* STATED GOAL A *
Rewrite the paragraph of the Form 6-K filing that begins "(Newbury, Berkshire - England)" as a short list of its main facts.
* STATED GOAL B *
Which Commission file number does the Form 6-K filing give?

* TEXT SHOWN *
┌──

UNITED STATES
SECURITIES AND EXCHANGE COMMISSION
Washington, D.C. 20549
Form 6-K
REPORT OF FOREIGN PRIVATE ISSUER
PURSUANT TO RULES 13a-16 OR 15d-16 UNDER
THE SECURITIES EXCHANGE ACT OF 1934
Dated
July 10, 2024
Commission
File Number: 001-10086
VODAFONE GROUP
PUBLIC LIMITED COMPANY
(Translation
of registrant’s name into English)
VODAFONE
HOUSE, THE CONNECTION, NEWBURY, BERKSHIRE, RG14 2FN,
ENGLAND
(Address
of principal executive offices)
Indicate
by check mark whether the registrant files or will file annual
reports under cover Form 20-F or Form 40-F.
Form
20-F ✓
Form 40-F _
This
Report on Form 6-K contains a Stock Exchange Announcement dated 10
July 2024 entitled ‘EARLY RESULTS OF CASH TENDER OFFERS
ANNOUNCED’.
NOT FOR RELEASE, PUBLICATION OR DISTRIBUTION IN OR INTO, OR TO ANY
PERSON RESIDENT AND/OR LOCATED IN, ANY JURISDICTION WHERE SUCH
RELEASE, PUBLICATION OR DISTRIBUTION IS UNLAWFUL
THIS ANNOUNCEMENT RELATES TO THE DISCLOSURE OF INFORMATION THAT
QUALIFIED OR MAY HAVE QUALIFIED AS INSIDE INFORMATION WITHIN THE
MEANING OF ARTICLE 7(1) OF THE MARKET ABUSE REGULATION (EU)
596/2014 AS IT FORMS PART OF DOMESTIC LAW IN THE UNITED KINGDOM BY
VIRTUE OF THE EUROPEAN UNION (WITHDRAWAL) ACT 2018
VODAFONE GROUP PUBLIC LIMITED COMPANY ANNOUNCES EARLY RESULTS OF
ITS CASH TENDER OFFERS FOR UP TO $440,000,000 AGGREGATE PRINCIPAL
AMOUNT OF ITS 6.150% NOTES DUE FEBRUARY 2037 AND UP TO $730,000,000
AGGREGATE PRINCIPAL AMOUNT OF ITS 4.375% NOTES DUE FEBRUARY
2043
(Newbury,
Berkshire - England) - July 10, 2024 - Vodafone Group Plc
("Vodafone" or the "Company") announces the early results of its
previously announced cash tender offers to purchase (i) up to
$440,000,000 aggregate principal amount of its outstanding 6.150%
Notes due February 2037 (the "2037 Notes") and (ii) up to
$730,000,000 aggregate principal amount of its outstanding 4.375%
Notes due February 2043 (the "2043 Notes" and, together with the
2037 Notes, the "Maximum Tender Offer Notes") upon the terms of,
and subject to the conditions in, the offer to purchase dated June
25, 2024 (the "Offer to Purchase").

└──

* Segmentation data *

┌──

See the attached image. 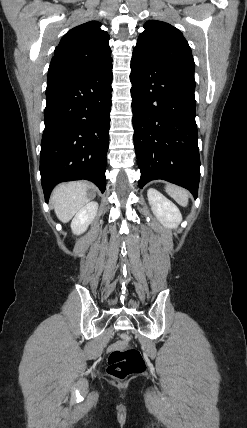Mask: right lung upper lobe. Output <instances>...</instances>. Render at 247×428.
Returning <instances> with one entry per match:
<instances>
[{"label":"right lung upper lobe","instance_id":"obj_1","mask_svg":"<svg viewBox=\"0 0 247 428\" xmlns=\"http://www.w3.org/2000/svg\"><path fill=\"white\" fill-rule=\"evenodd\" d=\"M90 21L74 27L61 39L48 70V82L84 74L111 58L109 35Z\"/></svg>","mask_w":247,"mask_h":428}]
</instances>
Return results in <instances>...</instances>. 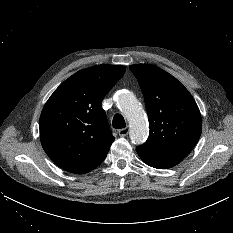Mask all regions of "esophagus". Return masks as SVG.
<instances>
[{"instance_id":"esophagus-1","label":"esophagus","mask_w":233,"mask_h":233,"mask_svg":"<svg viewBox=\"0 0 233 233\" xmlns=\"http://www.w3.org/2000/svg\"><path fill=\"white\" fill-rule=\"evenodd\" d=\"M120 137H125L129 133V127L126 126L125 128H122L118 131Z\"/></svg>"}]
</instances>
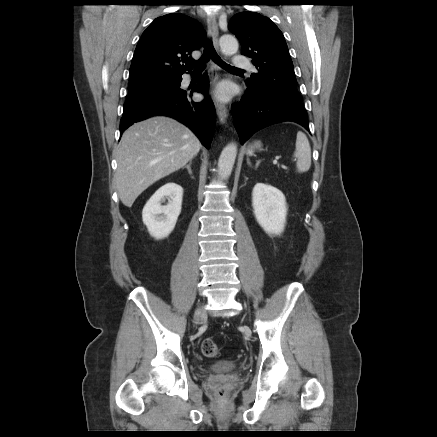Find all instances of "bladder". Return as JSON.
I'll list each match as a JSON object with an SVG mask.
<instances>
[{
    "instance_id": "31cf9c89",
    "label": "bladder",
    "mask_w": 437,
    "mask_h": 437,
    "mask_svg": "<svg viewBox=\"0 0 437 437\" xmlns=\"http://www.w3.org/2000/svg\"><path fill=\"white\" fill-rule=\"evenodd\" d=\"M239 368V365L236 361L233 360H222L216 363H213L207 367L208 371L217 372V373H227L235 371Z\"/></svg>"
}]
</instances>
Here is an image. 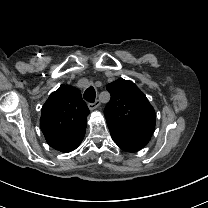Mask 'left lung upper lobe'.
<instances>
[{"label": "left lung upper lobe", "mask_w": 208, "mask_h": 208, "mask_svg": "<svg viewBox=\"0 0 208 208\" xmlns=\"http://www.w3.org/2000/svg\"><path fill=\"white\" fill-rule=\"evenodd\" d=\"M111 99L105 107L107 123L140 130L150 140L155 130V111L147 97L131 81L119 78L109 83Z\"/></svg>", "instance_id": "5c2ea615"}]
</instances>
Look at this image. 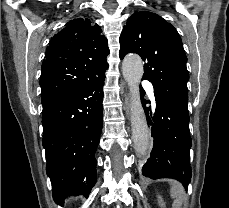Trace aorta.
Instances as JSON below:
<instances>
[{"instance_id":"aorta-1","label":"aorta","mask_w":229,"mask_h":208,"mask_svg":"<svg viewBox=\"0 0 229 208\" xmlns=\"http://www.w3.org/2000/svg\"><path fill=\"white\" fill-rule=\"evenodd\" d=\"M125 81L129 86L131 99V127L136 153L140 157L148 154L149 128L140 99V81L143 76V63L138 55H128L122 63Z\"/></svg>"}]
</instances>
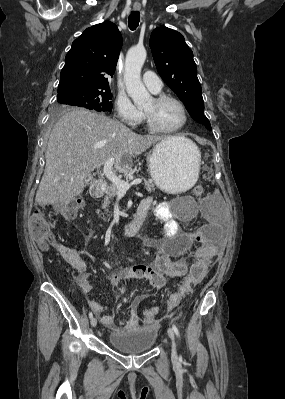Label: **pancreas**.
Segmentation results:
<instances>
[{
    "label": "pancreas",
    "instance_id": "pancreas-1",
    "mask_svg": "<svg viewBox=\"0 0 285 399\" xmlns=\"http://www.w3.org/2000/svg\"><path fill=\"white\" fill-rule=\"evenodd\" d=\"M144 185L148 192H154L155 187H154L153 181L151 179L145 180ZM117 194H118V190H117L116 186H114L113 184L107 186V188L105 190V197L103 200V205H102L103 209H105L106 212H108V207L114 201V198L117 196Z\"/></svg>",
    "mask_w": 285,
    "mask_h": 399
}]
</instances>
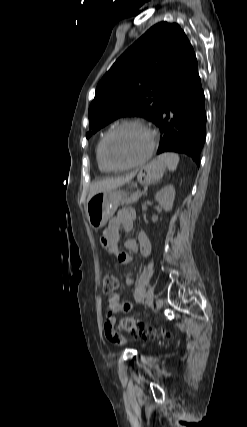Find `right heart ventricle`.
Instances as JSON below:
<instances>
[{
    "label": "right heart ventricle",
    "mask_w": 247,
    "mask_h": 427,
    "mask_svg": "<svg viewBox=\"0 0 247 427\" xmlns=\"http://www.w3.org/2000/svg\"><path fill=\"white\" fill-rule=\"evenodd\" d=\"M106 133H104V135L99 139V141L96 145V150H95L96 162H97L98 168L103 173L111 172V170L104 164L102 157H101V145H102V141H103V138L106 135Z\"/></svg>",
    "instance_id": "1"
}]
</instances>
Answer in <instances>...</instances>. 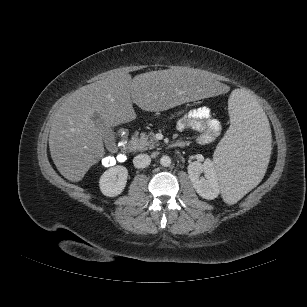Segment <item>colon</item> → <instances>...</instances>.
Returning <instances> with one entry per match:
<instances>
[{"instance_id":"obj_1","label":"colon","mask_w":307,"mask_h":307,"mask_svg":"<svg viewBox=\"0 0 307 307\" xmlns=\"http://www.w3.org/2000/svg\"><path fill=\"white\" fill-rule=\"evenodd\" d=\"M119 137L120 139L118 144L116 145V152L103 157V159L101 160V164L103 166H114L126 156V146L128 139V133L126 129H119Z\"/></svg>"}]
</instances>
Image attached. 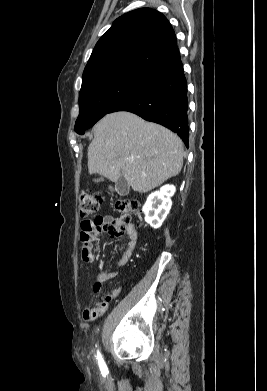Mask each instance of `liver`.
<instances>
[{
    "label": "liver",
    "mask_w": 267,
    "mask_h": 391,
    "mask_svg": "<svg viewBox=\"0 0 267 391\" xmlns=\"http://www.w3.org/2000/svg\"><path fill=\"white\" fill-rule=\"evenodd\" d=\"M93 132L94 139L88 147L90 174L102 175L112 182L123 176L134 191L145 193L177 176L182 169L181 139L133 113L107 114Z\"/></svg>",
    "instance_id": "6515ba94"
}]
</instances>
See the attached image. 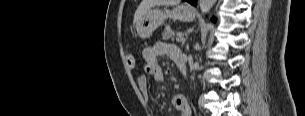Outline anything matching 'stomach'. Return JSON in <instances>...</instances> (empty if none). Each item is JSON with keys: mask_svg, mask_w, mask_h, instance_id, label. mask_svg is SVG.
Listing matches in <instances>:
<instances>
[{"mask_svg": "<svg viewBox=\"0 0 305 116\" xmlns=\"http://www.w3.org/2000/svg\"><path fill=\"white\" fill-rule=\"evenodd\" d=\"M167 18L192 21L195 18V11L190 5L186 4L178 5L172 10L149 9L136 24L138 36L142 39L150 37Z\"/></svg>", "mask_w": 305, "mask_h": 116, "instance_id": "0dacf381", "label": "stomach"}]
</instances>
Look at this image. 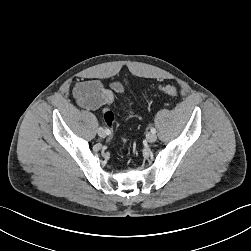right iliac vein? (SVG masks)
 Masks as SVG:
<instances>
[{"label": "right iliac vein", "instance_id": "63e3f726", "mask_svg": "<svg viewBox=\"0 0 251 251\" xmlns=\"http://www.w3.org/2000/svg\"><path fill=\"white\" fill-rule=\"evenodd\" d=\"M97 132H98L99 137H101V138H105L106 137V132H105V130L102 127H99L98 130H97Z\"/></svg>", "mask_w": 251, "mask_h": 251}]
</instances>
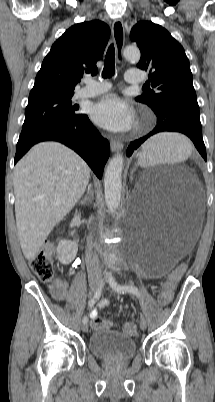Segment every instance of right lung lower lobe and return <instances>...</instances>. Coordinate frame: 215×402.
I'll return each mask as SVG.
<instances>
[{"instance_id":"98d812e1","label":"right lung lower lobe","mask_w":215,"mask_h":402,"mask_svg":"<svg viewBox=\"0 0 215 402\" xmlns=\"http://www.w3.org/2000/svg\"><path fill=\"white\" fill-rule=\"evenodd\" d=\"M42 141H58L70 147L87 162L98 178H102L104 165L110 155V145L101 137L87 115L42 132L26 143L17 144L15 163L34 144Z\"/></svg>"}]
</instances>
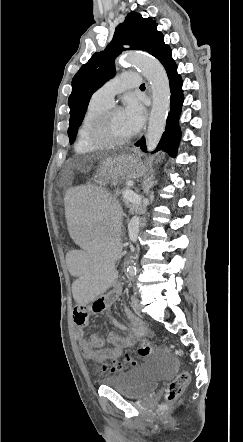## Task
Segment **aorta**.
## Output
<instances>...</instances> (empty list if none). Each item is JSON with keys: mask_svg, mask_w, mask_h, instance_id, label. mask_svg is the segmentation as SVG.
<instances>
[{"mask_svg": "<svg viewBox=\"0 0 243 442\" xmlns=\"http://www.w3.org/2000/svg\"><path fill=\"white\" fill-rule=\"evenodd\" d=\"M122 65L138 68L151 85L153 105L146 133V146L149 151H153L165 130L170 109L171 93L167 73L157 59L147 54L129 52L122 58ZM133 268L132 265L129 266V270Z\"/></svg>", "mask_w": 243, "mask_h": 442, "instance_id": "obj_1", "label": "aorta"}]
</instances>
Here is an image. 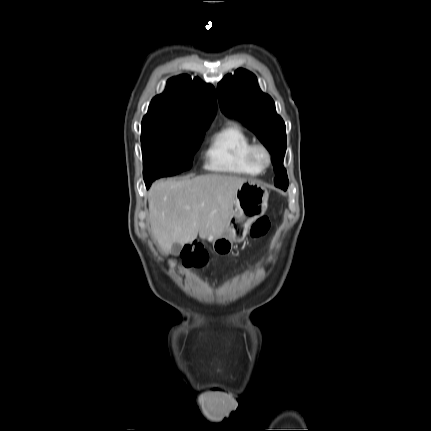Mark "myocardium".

└──
┌──

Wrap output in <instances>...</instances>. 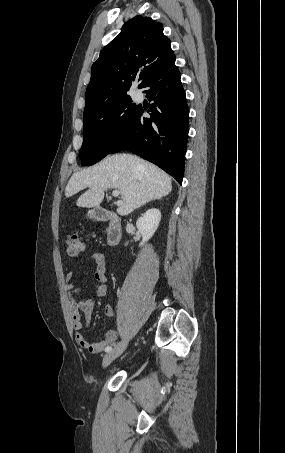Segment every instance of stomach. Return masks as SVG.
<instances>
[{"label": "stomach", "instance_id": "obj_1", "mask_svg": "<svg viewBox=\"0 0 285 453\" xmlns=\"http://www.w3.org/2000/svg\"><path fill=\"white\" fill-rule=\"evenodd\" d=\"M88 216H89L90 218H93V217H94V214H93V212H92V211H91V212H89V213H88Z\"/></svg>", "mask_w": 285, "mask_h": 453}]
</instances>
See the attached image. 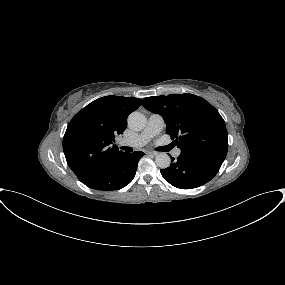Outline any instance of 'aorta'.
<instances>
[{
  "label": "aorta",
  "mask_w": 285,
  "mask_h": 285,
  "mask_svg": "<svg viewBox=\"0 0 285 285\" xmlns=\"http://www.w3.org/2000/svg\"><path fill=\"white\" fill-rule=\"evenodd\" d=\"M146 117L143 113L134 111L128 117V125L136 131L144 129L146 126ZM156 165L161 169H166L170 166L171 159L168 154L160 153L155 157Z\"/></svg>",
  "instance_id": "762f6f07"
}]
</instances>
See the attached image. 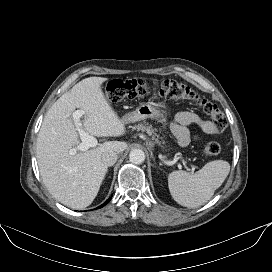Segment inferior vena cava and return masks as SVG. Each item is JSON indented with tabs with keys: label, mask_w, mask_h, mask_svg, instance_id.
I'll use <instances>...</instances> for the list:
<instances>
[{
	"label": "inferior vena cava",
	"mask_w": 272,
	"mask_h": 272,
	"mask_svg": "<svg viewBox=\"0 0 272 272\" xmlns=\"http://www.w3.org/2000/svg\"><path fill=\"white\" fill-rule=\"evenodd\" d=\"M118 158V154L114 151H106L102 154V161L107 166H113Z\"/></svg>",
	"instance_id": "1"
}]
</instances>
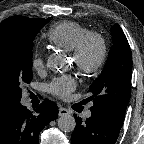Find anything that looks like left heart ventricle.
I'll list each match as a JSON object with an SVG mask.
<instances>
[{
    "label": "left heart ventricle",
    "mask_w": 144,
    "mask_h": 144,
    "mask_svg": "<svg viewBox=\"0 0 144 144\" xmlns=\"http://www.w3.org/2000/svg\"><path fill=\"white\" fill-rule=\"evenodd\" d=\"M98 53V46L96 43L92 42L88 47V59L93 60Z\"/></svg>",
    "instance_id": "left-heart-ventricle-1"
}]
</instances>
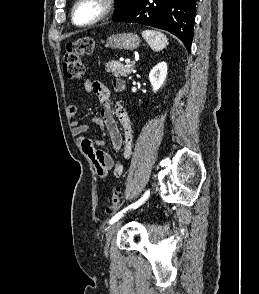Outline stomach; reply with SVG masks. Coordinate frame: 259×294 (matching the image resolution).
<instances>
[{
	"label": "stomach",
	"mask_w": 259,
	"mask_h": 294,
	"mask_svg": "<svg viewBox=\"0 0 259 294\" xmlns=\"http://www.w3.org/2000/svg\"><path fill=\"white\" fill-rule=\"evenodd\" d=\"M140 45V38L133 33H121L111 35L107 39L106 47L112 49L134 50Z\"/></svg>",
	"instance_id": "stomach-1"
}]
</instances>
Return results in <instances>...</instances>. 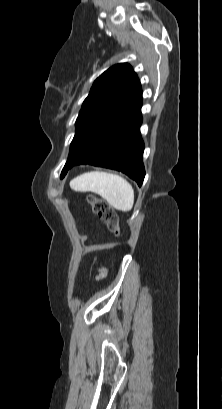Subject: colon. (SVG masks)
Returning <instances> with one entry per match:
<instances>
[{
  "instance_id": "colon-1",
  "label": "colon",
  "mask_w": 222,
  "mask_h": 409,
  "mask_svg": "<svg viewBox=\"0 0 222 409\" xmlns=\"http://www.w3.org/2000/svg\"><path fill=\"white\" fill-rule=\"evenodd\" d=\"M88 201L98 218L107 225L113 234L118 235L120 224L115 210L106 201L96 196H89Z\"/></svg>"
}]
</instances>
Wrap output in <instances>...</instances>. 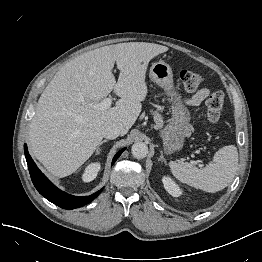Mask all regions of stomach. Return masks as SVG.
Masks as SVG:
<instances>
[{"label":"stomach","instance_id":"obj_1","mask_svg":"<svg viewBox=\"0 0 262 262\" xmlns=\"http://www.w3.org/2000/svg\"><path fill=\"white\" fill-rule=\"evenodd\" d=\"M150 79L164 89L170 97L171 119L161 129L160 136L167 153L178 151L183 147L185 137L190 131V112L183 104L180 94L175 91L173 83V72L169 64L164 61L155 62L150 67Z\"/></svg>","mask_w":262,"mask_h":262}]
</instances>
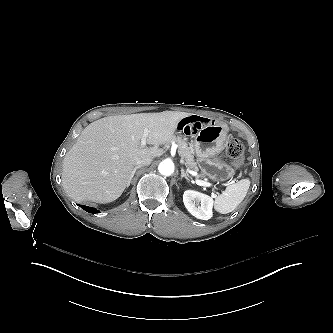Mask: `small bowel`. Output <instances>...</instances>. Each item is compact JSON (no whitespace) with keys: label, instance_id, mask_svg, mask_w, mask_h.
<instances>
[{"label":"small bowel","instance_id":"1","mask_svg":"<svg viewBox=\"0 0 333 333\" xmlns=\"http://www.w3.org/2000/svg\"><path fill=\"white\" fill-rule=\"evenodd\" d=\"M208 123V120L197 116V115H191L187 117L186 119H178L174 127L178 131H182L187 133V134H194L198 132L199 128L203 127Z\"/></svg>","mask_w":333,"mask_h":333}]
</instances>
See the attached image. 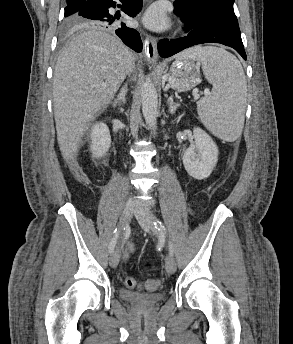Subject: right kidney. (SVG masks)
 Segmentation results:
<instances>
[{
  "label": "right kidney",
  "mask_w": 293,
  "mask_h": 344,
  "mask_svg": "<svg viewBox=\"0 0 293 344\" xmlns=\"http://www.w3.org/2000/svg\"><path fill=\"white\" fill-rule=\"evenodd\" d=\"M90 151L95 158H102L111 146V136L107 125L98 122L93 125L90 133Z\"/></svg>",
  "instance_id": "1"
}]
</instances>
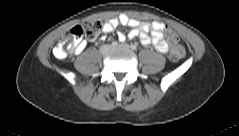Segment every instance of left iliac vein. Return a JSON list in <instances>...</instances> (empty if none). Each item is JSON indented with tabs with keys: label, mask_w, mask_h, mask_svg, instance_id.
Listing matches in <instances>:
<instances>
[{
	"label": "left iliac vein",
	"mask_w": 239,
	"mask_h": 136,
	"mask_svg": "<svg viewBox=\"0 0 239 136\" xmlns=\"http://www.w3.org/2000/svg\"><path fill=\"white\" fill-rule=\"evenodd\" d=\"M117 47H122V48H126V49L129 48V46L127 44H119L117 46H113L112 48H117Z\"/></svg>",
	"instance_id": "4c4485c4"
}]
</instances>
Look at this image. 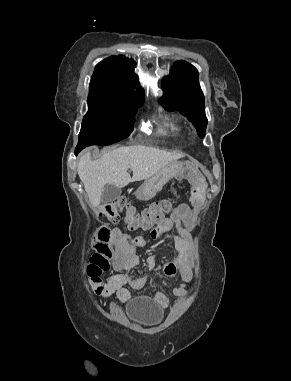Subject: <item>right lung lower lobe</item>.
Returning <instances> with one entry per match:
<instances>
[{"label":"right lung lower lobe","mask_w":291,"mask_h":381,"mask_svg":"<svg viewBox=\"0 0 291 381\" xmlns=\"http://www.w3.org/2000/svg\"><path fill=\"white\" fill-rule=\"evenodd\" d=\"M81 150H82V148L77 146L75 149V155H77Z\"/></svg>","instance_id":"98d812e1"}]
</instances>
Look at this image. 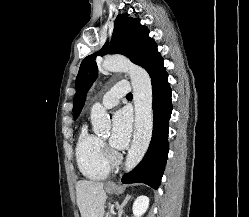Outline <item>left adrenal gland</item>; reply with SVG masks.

└──
┌──

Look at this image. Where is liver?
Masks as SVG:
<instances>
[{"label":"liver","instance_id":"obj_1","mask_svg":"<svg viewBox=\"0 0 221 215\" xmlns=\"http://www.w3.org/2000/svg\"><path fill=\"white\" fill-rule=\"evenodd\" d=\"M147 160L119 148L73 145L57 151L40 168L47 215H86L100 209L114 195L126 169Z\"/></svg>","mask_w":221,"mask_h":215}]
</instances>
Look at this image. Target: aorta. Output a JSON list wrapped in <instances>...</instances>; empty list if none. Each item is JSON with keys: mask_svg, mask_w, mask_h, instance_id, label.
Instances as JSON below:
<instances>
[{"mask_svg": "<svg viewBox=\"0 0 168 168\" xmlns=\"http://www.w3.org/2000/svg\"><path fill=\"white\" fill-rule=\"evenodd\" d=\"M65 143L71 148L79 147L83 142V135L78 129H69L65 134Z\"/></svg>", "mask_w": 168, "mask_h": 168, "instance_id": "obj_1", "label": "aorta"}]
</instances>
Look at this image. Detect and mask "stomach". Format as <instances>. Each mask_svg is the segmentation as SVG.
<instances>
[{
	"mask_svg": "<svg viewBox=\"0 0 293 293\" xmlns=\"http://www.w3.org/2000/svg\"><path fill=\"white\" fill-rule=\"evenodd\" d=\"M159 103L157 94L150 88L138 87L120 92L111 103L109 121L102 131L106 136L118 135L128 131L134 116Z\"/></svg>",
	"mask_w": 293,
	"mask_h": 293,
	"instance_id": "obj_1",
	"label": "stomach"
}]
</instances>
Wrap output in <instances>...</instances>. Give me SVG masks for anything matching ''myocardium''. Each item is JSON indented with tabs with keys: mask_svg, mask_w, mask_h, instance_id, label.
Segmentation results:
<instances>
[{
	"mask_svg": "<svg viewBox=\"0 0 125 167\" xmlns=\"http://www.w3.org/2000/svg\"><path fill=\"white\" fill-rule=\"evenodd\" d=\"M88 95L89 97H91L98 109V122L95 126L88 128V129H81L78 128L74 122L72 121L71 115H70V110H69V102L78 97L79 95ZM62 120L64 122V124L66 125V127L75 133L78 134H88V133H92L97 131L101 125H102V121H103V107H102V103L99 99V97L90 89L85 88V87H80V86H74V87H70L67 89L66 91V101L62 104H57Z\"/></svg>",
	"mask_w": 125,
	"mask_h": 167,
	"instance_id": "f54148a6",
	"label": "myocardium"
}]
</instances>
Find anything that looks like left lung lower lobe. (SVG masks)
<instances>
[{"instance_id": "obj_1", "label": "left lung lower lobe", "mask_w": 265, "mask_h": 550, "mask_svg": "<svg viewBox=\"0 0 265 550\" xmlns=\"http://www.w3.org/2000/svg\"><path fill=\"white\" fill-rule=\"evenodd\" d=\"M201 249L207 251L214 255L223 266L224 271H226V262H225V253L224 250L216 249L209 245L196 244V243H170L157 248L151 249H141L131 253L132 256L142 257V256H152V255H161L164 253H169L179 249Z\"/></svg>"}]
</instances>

└──

* WRITTEN SOLUTION A *
- On July 10, 2024, in Newbury, Berkshire, England, Vodafone Group Plc announced the early results of its previously announced cash tender offers.
- The first offer is for up to $440,000,000 aggregate principal amount of its outstanding 6.150% Notes due February 2037 (the "2037 Notes").
- The second offer is for up to $730,000,000 aggregate principal amount of its outstanding 4.375% Notes due February 2043 (the "2043 Notes").
- Together, the two series are called the "Maximum Tender Offer Notes."
- The offers follow the terms and conditions of the Offer to Purchase dated June 25, 2024.

* WRITTEN SOLUTION B *
001-10086